Mesmo sem comprovação científica da eficácia da cloroquina e da hidroxicloroquina no tratamento contra a Covid-19, o Ministério da Saúde quase quintuplicou a distribuição dos remédios a estados e municípios durante a pandemia.
Ao mesmo tempo, faz uma nova tentativa de desovar na rede pública doses doadas pelos Estados Unidos que estão paradas em estoque.
Dados obtidos pela reportagem por meio da Lei de Acesso à Informação mostram que, de março a julho deste ano, já foram enviados 6,3 milhões de comprimidos de cloroquina, na dosagem de 150mg, para abastecer as unidades do SUS (Sistema Único de Saúde).
É 455% a mais do que o repassado no mesmo período do ano passado (1,14 milhão), quando a aplicação se dava apenas em terapias contra a malária e outras doenças.
Até julho, cerca de 5 milhões de comprimidos foram remetidos pela pasta só para uso em pacientes com o novo coronavírus – já são 5,6 milhões agora.
Os envios aceleraram em maio e junho, coincidindo com uma escalada na campanha do presidente Jair Bolsonaro (sem partido) em defesa do medicamento, o que levou à queda dos ministros Luiz Henrique Mandetta e Nelson Teich.
Eles eram contrários à ampliação da oferta, restrita inicialmente a casos graves.
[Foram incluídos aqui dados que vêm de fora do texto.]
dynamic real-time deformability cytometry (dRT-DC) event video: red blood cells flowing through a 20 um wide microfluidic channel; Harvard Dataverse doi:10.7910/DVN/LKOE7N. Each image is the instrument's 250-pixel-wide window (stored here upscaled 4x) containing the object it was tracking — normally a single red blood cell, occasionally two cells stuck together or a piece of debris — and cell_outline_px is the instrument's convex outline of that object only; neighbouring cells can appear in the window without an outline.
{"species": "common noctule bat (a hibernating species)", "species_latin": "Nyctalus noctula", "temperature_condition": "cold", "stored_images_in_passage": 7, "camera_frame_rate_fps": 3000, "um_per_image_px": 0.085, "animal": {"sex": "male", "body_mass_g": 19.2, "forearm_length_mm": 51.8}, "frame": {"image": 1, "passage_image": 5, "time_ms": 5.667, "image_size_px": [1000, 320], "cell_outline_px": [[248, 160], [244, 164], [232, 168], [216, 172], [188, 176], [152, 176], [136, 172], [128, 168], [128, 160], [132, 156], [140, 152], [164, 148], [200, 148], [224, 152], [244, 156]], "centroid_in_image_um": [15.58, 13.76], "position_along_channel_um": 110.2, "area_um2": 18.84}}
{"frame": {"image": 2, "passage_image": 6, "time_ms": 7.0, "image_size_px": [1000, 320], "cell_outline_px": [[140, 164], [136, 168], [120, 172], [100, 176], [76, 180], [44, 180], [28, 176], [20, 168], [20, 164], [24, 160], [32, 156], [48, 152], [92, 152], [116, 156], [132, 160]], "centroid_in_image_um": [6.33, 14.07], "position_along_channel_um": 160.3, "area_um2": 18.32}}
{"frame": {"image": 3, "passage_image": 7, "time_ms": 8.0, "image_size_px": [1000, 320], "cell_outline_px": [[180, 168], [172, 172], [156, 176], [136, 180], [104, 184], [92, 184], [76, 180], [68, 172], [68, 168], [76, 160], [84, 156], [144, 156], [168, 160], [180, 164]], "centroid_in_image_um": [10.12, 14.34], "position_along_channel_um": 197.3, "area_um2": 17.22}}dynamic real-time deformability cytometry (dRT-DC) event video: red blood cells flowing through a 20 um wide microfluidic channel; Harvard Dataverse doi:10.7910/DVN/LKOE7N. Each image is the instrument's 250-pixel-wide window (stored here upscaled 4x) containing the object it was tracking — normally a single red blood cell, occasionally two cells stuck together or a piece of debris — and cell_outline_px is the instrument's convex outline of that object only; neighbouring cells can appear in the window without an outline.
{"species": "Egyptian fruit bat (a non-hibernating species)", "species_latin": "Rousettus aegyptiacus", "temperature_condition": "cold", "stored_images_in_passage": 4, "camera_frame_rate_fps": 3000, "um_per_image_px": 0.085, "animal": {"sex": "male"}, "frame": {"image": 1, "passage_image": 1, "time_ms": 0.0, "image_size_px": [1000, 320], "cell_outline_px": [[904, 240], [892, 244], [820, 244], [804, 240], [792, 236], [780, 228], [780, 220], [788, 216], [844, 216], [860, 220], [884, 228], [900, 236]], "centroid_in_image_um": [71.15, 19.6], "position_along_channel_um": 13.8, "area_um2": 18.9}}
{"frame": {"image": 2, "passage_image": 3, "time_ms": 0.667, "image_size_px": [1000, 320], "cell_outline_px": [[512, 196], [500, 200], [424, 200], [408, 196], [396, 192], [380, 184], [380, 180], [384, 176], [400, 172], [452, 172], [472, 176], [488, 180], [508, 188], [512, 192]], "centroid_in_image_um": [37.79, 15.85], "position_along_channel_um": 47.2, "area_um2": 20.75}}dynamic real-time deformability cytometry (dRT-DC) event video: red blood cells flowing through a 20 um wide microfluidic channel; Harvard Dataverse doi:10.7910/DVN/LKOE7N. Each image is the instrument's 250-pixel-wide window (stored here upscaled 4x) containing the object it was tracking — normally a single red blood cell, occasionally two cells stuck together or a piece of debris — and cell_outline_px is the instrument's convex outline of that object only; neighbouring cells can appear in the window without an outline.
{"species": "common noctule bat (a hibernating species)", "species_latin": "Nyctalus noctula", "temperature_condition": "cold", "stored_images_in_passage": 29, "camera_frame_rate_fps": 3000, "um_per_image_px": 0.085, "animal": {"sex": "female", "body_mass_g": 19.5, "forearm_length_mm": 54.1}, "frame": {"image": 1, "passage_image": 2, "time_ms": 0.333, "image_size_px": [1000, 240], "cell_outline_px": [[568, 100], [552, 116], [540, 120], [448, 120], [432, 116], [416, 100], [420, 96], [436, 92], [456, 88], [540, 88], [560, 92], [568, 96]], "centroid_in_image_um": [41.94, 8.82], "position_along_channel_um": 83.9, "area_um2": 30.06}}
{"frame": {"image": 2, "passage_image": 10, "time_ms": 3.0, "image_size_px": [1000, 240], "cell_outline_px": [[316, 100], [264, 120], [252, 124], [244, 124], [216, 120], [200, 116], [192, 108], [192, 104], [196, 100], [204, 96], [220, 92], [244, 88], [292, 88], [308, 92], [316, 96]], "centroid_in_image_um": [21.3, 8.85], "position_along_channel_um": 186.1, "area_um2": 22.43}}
Após a saída dos dois, o ministério estendeu a indicação também para quadros leves.
Alçado ao cargo, o ministro interino da Saúde, general Eduardo Pazuello, atribui o aumento na distribuição às demandas de estados e municípios.
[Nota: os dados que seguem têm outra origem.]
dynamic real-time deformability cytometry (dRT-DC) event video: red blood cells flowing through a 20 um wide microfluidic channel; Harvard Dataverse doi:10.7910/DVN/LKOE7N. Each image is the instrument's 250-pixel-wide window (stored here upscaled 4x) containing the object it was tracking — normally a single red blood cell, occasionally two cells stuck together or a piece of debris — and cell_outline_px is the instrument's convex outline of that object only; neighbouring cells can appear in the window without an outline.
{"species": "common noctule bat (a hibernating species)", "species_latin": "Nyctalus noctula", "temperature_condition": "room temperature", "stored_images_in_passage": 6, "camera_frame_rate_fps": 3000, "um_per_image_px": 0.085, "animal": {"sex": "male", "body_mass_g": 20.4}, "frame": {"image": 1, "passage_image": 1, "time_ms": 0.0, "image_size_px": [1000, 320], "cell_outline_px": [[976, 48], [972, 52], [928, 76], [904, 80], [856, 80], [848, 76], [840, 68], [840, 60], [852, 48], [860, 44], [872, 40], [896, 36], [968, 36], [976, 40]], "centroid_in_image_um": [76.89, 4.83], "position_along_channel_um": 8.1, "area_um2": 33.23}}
No entanto, dados levantados pela reportagem com secretarias estaduais de Saúde mostram que, em alguns casos, a quantidade recebida foi superior à usada na rede.
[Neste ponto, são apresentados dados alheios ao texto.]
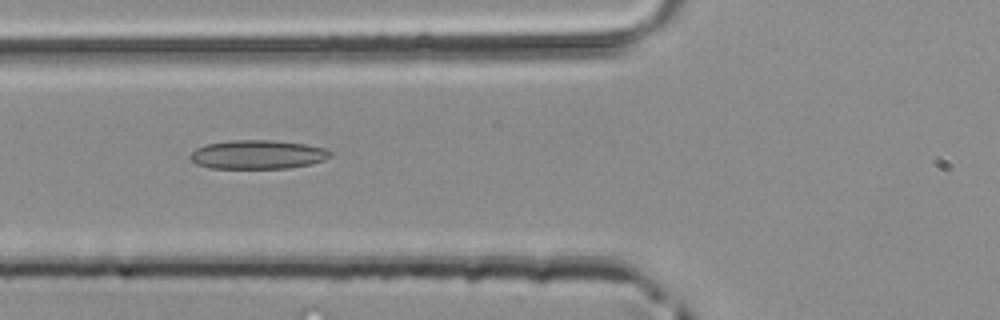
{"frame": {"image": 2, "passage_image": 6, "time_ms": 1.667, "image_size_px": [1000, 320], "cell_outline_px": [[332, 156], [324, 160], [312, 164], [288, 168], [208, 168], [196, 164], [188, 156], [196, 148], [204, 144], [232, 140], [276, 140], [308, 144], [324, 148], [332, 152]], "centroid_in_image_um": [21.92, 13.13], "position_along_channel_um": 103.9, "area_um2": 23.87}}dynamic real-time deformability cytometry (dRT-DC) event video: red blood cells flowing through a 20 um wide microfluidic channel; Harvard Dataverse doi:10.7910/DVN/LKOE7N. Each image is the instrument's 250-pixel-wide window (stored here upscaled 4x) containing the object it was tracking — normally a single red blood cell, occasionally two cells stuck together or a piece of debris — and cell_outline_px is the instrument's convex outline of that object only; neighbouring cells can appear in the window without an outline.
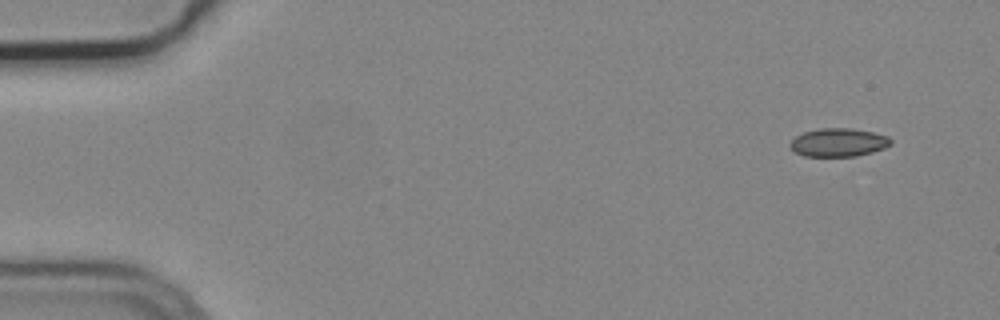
{"species": "common noctule bat (a hibernating species)", "species_latin": "Nyctalus noctula", "temperature_condition": "cold", "stored_images_in_passage": 6, "camera_frame_rate_fps": 3000, "um_per_image_px": 0.085, "animal": {"sex": "male", "body_mass_g": 19.2, "forearm_length_mm": 51.8}, "frame": {"image": 1, "passage_image": 1, "time_ms": 0.0, "image_size_px": [1000, 320], "cell_outline_px": [[892, 144], [884, 148], [872, 152], [856, 156], [804, 156], [796, 152], [788, 144], [796, 136], [804, 132], [820, 128], [852, 128], [872, 132], [888, 136], [892, 140]], "centroid_in_image_um": [71.29, 12.1], "position_along_channel_um": 13.7, "area_um2": 16.59}}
No Distrito Federal, por exemplo, só foram consumidos 36% dos comprimidos enviados até abril. No Paraná, o percentual é o mesmo.
Em São Paulo, a secretaria diz ter recebido 986 mil comprimidos, mas está devolvendo 450 mil, a pedido do ministério, para redistribuição.
Questionada sobre a devolução, a pasta estadual diz que as remessas iniciais foram definidas pelo ministério com base no número de casos confirmados de Covid-19, mas que desde maio tem informado não precisar de mais envios.
Mesma situação ocorre no Rio de Janeiro, onde a secretaria diz que não precisa de mais remessas e tem estoque para mais três meses.
Por outro lado, há também quem diga ter solicitado mais doses a pedido de municípios, caso de Minas Gerais.